------ DATA FOR THE TASK

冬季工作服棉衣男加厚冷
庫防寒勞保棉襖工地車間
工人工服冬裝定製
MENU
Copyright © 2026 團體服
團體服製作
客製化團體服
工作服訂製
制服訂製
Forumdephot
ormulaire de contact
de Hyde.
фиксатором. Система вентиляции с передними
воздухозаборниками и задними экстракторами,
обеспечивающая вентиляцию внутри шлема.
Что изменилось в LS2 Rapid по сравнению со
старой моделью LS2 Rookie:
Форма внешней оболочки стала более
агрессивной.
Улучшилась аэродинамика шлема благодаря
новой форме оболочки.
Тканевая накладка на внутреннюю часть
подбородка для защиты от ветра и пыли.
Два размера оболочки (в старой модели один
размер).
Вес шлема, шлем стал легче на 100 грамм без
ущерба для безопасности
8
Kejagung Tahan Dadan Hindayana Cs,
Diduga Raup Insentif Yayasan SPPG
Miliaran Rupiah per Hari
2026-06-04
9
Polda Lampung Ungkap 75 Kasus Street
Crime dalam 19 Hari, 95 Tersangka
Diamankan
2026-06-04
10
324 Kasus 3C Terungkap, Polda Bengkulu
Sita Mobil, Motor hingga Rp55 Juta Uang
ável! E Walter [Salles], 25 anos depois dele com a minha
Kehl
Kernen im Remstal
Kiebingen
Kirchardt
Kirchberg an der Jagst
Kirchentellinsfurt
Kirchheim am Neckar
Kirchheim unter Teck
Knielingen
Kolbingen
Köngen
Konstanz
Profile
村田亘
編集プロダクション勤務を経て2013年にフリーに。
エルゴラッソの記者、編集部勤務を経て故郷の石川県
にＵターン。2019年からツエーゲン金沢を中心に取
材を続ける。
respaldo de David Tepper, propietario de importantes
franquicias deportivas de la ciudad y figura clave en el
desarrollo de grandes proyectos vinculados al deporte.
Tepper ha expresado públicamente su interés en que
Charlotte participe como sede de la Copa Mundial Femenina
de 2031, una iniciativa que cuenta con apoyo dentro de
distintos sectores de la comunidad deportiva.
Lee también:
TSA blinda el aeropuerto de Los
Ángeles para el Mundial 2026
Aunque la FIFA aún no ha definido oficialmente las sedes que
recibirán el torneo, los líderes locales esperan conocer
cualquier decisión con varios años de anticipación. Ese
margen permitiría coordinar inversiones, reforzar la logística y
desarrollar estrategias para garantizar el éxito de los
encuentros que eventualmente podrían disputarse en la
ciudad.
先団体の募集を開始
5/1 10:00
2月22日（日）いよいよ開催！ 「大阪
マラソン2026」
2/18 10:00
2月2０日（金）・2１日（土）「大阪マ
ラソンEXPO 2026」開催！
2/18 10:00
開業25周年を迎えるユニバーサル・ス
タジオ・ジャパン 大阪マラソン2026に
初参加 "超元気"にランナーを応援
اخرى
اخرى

------------

EXERCISE AIM | Copy the full listing above line for line, keeping every character and line break unchanged.

EXERCISE RESULT |
冬季工作服棉衣男加厚冷
庫防寒勞保棉襖工地車間
工人工服冬裝定製
MENU
Copyright © 2026 團體服
團體服製作
客製化團體服
工作服訂製
制服訂製
Forumdephot
ormulaire de contact
de Hyde.
фиксатором. Система вентиляции с передними
воздухозаборниками и задними экстракторами,
обеспечивающая вентиляцию внутри шлема.
Что изменилось в LS2 Rapid по сравнению со
старой моделью LS2 Rookie:
Форма внешней оболочки стала более
агрессивной.
Улучшилась аэродинамика шлема благодаря
новой форме оболочки.
Тканевая накладка на внутреннюю часть
подбородка для защиты от ветра и пыли.
Два размера оболочки (в старой модели один
размер).
Вес шлема, шлем стал легче на 100 грамм без
ущерба для безопасности
8
Kejagung Tahan Dadan Hindayana Cs,
Diduga Raup Insentif Yayasan SPPG
Miliaran Rupiah per Hari
2026-06-04
9
Polda Lampung Ungkap 75 Kasus Street
Crime dalam 19 Hari, 95 Tersangka
Diamankan
2026-06-04
10
324 Kasus 3C Terungkap, Polda Bengkulu
Sita Mobil, Motor hingga Rp55 Juta Uang
ável! E Walter [Salles], 25 anos depois dele com a minha
Kehl
Kernen im Remstal
Kiebingen
Kirchardt
Kirchberg an der Jagst
Kirchentellinsfurt
Kirchheim am Neckar
Kirchheim unter Teck
Knielingen
Kolbingen
Köngen
Konstanz
Profile
村田亘
編集プロダクション勤務を経て2013年にフリーに。
エルゴラッソの記者、編集部勤務を経て故郷の石川県
にＵターン。2019年からツエーゲン金沢を中心に取
材を続ける。
respaldo de David Tepper, propietario de importantes
franquicias deportivas de la ciudad y figura clave en el
desarrollo de grandes proyectos vinculados al deporte.
Tepper ha expresado públicamente su interés en que
Charlotte participe como sede de la Copa Mundial Femenina
de 2031, una iniciativa que cuenta con apoyo dentro de
distintos sectores de la comunidad deportiva.
Lee también:
TSA blinda el aeropuerto de Los
Ángeles para el Mundial 2026
Aunque la FIFA aún no ha definido oficialmente las sedes que
recibirán el torneo, los líderes locales esperan conocer
cualquier decisión con varios años de anticipación. Ese
margen permitiría coordinar inversiones, reforzar la logística y
desarrollar estrategias para garantizar el éxito de los
encuentros que eventualmente podrían disputarse en la
ciudad.
先団体の募集を開始
5/1 10:00
2月22日（日）いよいよ開催！ 「大阪
マラソン2026」
2/18 10:00
2月2０日（金）・2１日（土）「大阪マ
ラソンEXPO 2026」開催！
2/18 10:00
開業25周年を迎えるユニバーサル・ス
タジオ・ジャパン 大阪マラソン2026に
初参加 "超元気"にランナーを応援
اخرى
اخرى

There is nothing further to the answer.